Buna ek olarak, Suriye’nin savaştan etkilenen bölgelerinin birçoğu, içme suyu ve temel sanitasyon kıtlığından muzdariptir. Pompa ve boru hatlarındaki bozulmalar salgın riskine neden olurken, en fazla sayıda mülteci barındıran bazı bölgelerde, su kaynağı günde ortalama 22 litreye ulaşarak ortalama ABD vatandaşının onda birinden daha azına ulaşmıştır.
Suriye’nin bazı petrol rezervleri olmasına rağmen, üretim artık eskisi kadar bol değil, petrol üretimi 2002 yılında günde 677.000 varil seviyesinde zirveye çıktı. Fakat 2008’de başlayan mücadele, petrol üretimine yaklaştı. Günde sadece 25,00 varil. Artan silahlı çatışma Suriye’yi bir tarım devleti olarak da etkiledi ve tarımsal üretimde büyük bir tahribata neden oldu. Bu durum, 16 milyar dolardan fazla ürün ve hayvan üretimi ile tarımsal kaynakların yok edilmesine neden oldu.
Bu felaketler Suriye’deki yoksulluk krizini daha da kötüleştirdi ve yıllarca süren çatışmalar ülke ekonomisini tahrip etti: Suriye ekonomisi savaşın patlak vermesinden bu yana yüzde 70’den fazla düştü.
Ülke şu anda dünyadaki en yüksek enflasyon oranlarından birine sahipken, Aralık 2017’de Suriye’nin enflasyon oranı yüzde 43,2, nüfusun yarısından fazlası işsiz, yüzde 82,5’i ise yoksulluk sınırının altında yaşıyor.

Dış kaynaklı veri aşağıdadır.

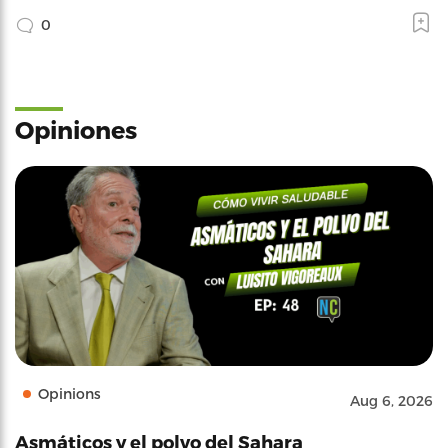
0
Opiniones
Opinions
Aug 6, 2026
Asmáticos y el polvo del Sahara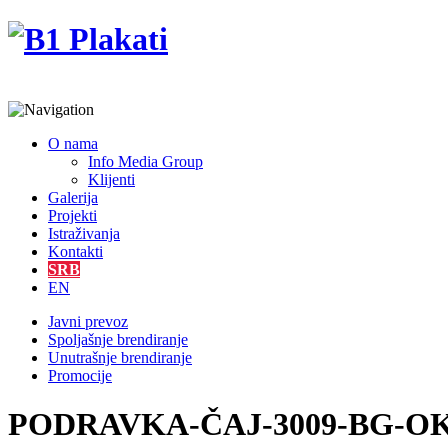
O nama
Info Media Group
Klijenti
Galerija
Projekti
Istraživanja
Kontakti
SRB
EN
Javni prevoz
Spoljašnje brendiranje
Unutrašnje brendiranje
Promocije
PODRAVKA-ČAJ-3009-BG-OK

Suriye’deki yoksulluk krizi hakkındaki bu gerçekler, bu ülkenin vatandaşlarının sert gerçekliğini daha fazla etkilediğini açıklıyor.Bu, çeşitli ülkeleri, hayır kurumlarını, kuruluşları ve bireyleri, gönüllü katkılar ve kampanyalar yoluyla insani yardım ve yardıma cevap vermeye teşvik etmektedir.
UNHCR, UNICEF, Médecins Sans Frontières ve Kızılay gibi iyi saygın kuruluşlar ve İnsani Şam Derneği gibi pek çok kar amacı gütmeyen kuruluş var. Bu kurumlar, yoksulluktan muzdarip ve insana yakışır bir yaşamın temellerinden yoksun milyonlarca savaştan etkilenen Suriyelilere yardım sağlamak için çabalamaktadır.